=== Request ===
Answer these from the post on online learning algorithms below, one per line:
1. Which algorithm does the post call probably the simplest?
2. In whose implementation was I/O observed to be the bottleneck, and what is that implementation called?
3. What does the post suggest running a tokenizer, stemmer and stop word remover over?

31 August 2010

Online Learning Algorithms that Work Harder

It seems to be a general goal in practical online learning algorithm development to have the updates be very very simply.  Perceptron is probably the simplest, and involves just a few adds.  Winnow takes a few multiplies.  MIRA takes a bit more, but still nothing hugely complicated.  Same with stochastic gradient descent algorithms for, eg., hinge loss.

I think this maybe used to make sense.  I'm not sure that it makes sense any more.  In particular, I would be happier with online algorithms that do more work per data point, but require only one pass over the data.  There are really only two examples I know of: the StreamSVM work that my student Piyush did with me and Suresh, and the confidence-weighted work by Mark Dredze, Koby Crammer and Fernando Pereira (note that they maybe weren't trying to make a one-pass algorithm, but it does seem to work well in that setting).

Why do I feel this way?

Well, if you look even at standard classification tasks, you'll find that if you have a highly optimized, dual threaded implementation of stochastic gradient descent, then your bottleneck becomes I/O, not learning.  This is what John Langford observed in his Vowpal Wabbit implementation.  He has to do multiple passes.  He deals with the I/O bottleneck by creating an I/O friendly, proprietary version of the input file during the first past, and then careening through it on subsequent passes.

In this case, basically what John is seeing is that I/O is too slow.  Or, phrased differently, learning is too fast :).  I never thought I'd say that, but I think it's true.  Especially when you consider that just having two threads is a pretty low requirement these days, it would be nice to put 8 or 16 threads to good use.

But I think the problem is actually quite a bit more severe.  You can tell this by realizing that the idealized world in which binary classifier algorithms usually get developed is, well, idealized.  In particular, someone has already gone through the effort of computing all your features for you.  Even running something simple like a tokenizer, stemmer and stop word remover over documents takes a non-negligible amount of time (to convince yourself: run it over Gigaword and see how long it takes!), easily much longer than a silly perceptron update.

So in the real world, you're probably going to be computing your features and learning on the fly.  (Or at least that's what I always do.)  In which case, if you have a few threads computing features and one thread learning, your learning thread is always going to be stalling, waiting for features.

=== Supplied material ===
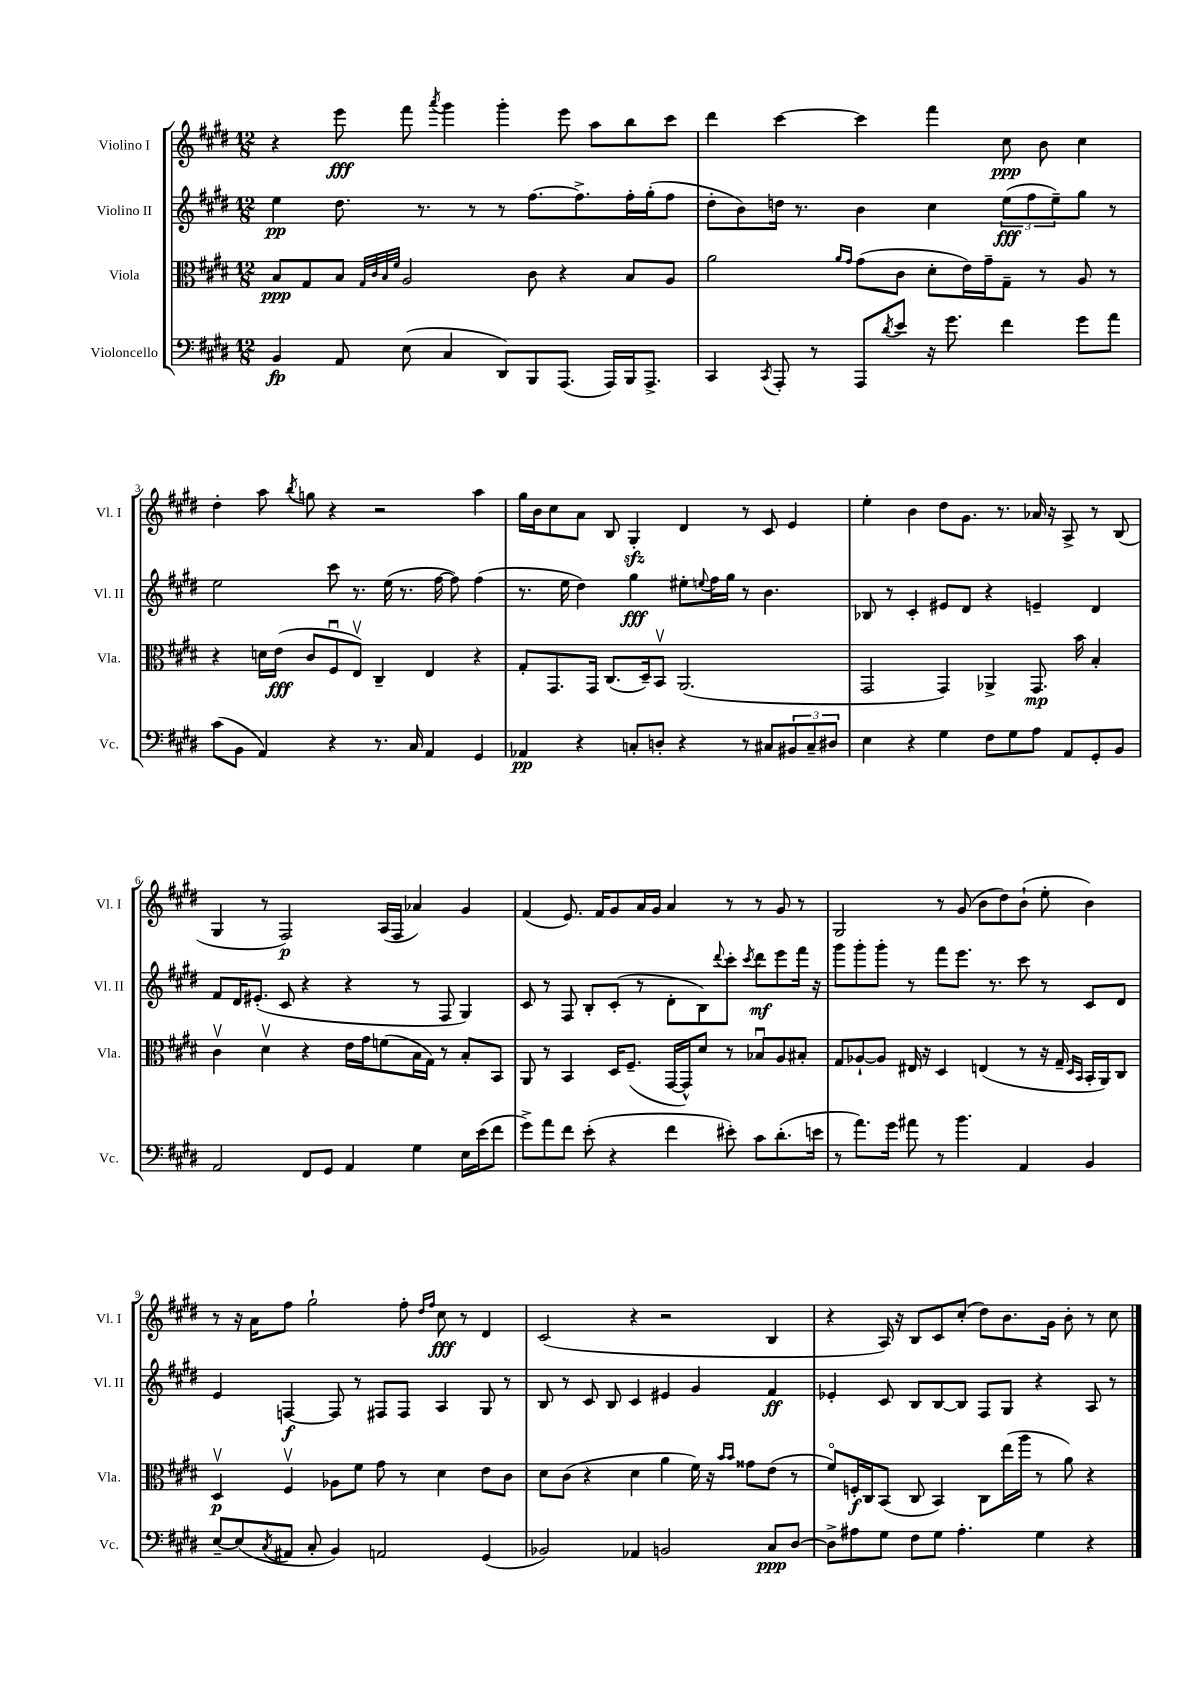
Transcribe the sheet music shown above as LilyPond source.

=== Solution for this task ===
1. Perceptron
2. John Langford's, Vowpal Wabbit
3. Gigaword